A study published in 2005 called Special Health Report from Harvard Medical School “Understanding Depression”, found that walking fast for about 35 minutes a day five times a week or 60 minutes a day three times a week had a significant influence on mild to moderate depression symptoms. Walking fast for only 15 minutes a day five times a week or doing stretching exercises three times a week did not help as much. (These exercise lengths were calculated for someone who weighs about 150 pounds. If you weigh more, longer exercise times apply, while the opposite is true if you weigh less than 150 pounds.).**

Exercising the body keeps you fit, but the act is a ‘potent antidepressant’ too.  Instead of the elevator, take the stairs and run or walk up. While talking on your cellphone, do not sit or sleep on your bed, walk around and talk. Buddy up with a friend and hit the gym, at least thrice a week.


Did you know?

  • Ten minutes of walking can help boost the mood for two hours
  • Aerobics can help you lose pounds and helps with combating negative thoughts too – the feel good factor comes by.
  • Rhythmic and continuous exercises such as dancing, walking, swimming, yoga etc are good antidepressant workouts – they also help rest the body and the mind, and bring about harmony to the physical and mental self.


Eating right

  • Omega 3 fatty acids plays a very vital role in mood stabilisation.
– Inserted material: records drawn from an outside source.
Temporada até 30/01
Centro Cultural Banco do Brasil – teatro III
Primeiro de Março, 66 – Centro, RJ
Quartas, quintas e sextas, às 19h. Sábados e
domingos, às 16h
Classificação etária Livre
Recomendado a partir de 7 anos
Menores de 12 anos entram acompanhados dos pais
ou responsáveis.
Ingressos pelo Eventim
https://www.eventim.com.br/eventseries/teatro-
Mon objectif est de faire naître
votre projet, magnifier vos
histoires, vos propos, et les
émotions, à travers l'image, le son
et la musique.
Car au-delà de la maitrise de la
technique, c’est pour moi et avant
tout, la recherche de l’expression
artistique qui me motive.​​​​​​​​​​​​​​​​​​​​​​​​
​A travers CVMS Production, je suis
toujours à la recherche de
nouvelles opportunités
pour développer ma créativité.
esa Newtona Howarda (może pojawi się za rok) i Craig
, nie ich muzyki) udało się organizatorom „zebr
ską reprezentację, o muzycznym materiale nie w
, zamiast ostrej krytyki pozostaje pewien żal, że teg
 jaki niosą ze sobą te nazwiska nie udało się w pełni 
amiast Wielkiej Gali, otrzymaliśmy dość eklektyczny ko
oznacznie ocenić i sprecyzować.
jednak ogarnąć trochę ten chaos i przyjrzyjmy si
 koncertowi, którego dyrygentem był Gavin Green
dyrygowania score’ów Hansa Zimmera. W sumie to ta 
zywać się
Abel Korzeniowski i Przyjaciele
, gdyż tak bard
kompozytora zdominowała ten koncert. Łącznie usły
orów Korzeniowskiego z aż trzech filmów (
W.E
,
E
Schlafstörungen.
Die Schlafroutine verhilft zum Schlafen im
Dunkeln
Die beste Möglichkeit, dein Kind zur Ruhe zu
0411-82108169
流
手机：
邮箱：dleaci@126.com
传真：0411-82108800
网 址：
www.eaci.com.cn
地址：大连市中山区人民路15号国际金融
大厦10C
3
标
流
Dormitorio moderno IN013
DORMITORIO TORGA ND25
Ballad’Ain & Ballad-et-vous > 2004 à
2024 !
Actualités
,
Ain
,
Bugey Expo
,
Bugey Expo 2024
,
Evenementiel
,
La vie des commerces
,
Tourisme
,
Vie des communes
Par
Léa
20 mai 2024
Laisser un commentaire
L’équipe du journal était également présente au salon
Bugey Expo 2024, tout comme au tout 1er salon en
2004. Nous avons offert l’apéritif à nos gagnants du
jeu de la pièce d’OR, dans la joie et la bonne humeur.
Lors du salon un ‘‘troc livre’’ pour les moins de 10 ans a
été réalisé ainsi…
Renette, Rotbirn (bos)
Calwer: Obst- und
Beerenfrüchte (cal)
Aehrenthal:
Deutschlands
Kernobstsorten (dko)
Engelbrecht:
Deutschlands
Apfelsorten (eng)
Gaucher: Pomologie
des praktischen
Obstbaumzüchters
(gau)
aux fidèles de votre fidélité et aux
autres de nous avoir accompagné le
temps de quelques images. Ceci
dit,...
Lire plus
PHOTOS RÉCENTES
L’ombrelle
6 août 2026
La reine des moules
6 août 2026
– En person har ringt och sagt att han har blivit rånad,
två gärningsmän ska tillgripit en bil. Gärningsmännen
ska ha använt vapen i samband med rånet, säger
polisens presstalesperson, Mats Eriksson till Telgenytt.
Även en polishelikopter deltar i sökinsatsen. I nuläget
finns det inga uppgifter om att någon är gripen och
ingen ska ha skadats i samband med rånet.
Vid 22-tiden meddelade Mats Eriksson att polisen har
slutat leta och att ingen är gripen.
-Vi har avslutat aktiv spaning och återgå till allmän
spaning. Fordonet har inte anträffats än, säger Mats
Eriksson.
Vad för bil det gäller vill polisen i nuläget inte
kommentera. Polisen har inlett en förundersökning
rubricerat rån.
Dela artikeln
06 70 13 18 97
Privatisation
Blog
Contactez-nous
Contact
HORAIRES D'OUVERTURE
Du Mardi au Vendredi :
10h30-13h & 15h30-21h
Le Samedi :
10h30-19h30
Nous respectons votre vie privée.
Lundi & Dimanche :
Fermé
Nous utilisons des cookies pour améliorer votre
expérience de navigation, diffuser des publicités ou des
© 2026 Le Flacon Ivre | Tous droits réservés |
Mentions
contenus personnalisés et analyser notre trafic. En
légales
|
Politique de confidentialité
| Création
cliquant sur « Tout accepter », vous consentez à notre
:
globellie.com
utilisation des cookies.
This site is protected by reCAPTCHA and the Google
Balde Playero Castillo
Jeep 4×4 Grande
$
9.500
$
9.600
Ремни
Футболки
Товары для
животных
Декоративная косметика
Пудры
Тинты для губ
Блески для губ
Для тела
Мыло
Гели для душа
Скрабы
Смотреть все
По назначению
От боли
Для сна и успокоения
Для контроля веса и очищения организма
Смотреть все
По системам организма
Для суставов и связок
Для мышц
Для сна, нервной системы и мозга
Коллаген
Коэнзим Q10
Foods that are rich in DHA and EPA can help – herring, salmon, mackerel, sardines etc or even fish-oil supplements are a good source of Omega 3 fatty acids.
  • Skipping meals is bad, since it can make the body tired and the mood irritable. One should eat small meals – 5 a day every 3 to four hours. In between, if one feels like satisfying the sweet tooth ‘feel-good’ foods are allowed to a minimum.
  • Focus should be on ‘complex carbohydrates’ – whole-wheat pasta, baked potatoes, breads and oatmeal for example – serotonin levels get a boost from such sources.
  • Intake of vitamin B12 and folic acid should be lowered. B-complex is advised to have – citrus fruits, green leafy veggies, eggs, chicken, beans etc.
  • Super foods that have magnesium (bananas) and vitamin B6 can help boos the ‘feel-good’ factor. Brown rice over white rice is good, spinach brings in magnesium and folate to help with sleep and mood swings too.